I recently had a conversation with a manufacturing manager who was looking for a new CMMS / EAM software package. His current maintenance management / asset management application is old and cumbersome. His comment was that he surely wished that there was at least one CMMS that was interoperable with other plant systems.
This is a common theme. Interesting that I heard this yet again. Interoperability comes up all the time. A search of this blog revealed 115 citations over 8 years or so. Recently I discussed the Open O&M Initiative demonstration, a PLCOpen activity and reported on a conversation about the Open O&M Initiative. I’ve been writing about the value of OPC UA for interoperability for more than five years.
I have also brought this up to industry CEOs and CTOs.
The major suppliers are all playing a balancing game between making all their products work together well and opening up their systems for some level of interoperability. I don’t think they are cynical and evil about it. It’s just that if one supplier develops all the components of a system, then it can assure that they will all play together at the most foundational level of technology.

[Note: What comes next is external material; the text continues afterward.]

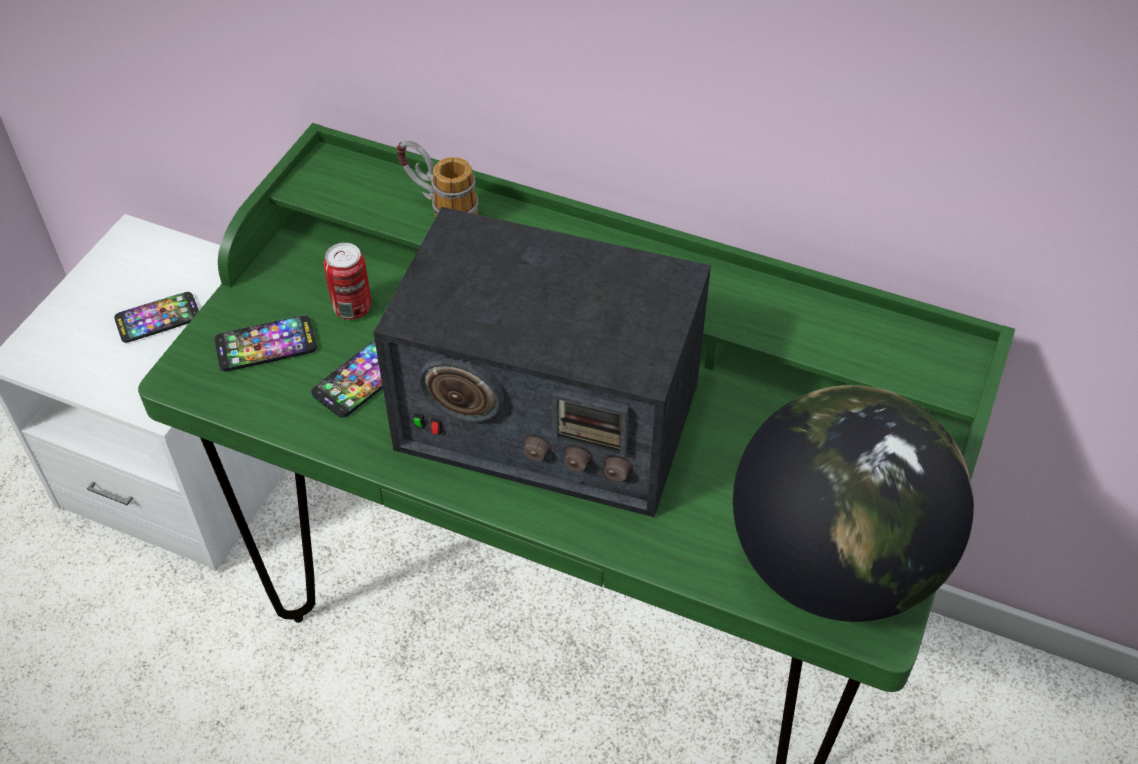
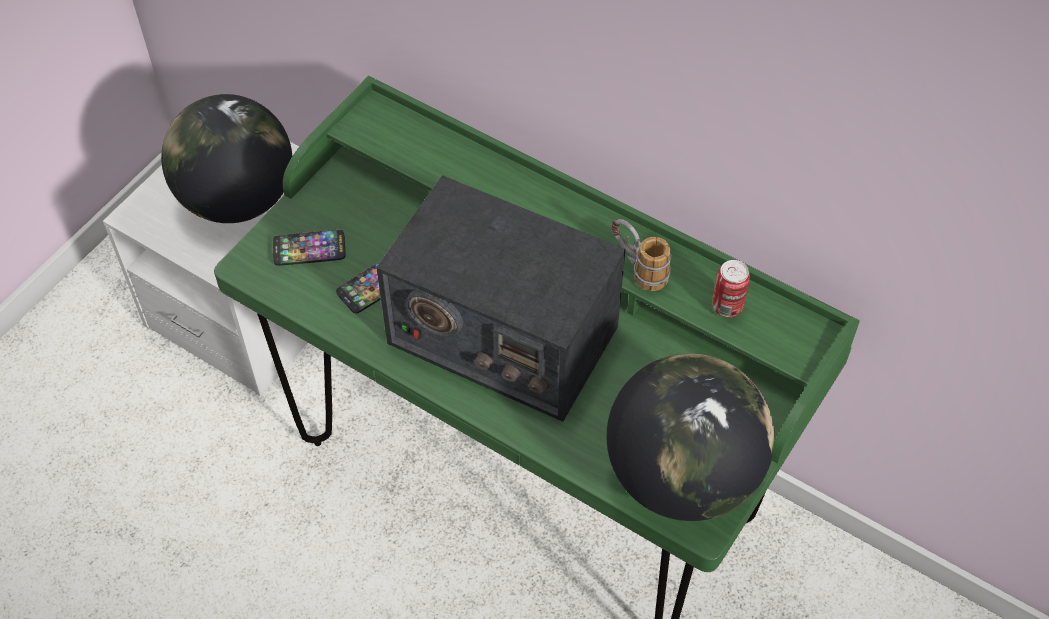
camera: 10 degrees right, 5 degrees up
(158, 319) = (238, 199): phone -> globe
(352, 308) = (376, 228): can -> can (727, 307)
(439, 208) = (451, 160): mug -> mug (637, 269)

It’s the Apple argument against the Microsoft/PC argument.
But there comes a point in an automation system that different systems must coexist at some level. This is interoperability. We need those connectors where information gathered in one application can be shared by another application.
There is much progress in many automation technologies. Sharing information seamlessly among applications has great value to this manager–and thousands like him. But the CMMS people are lagging. Time for them to get with the program.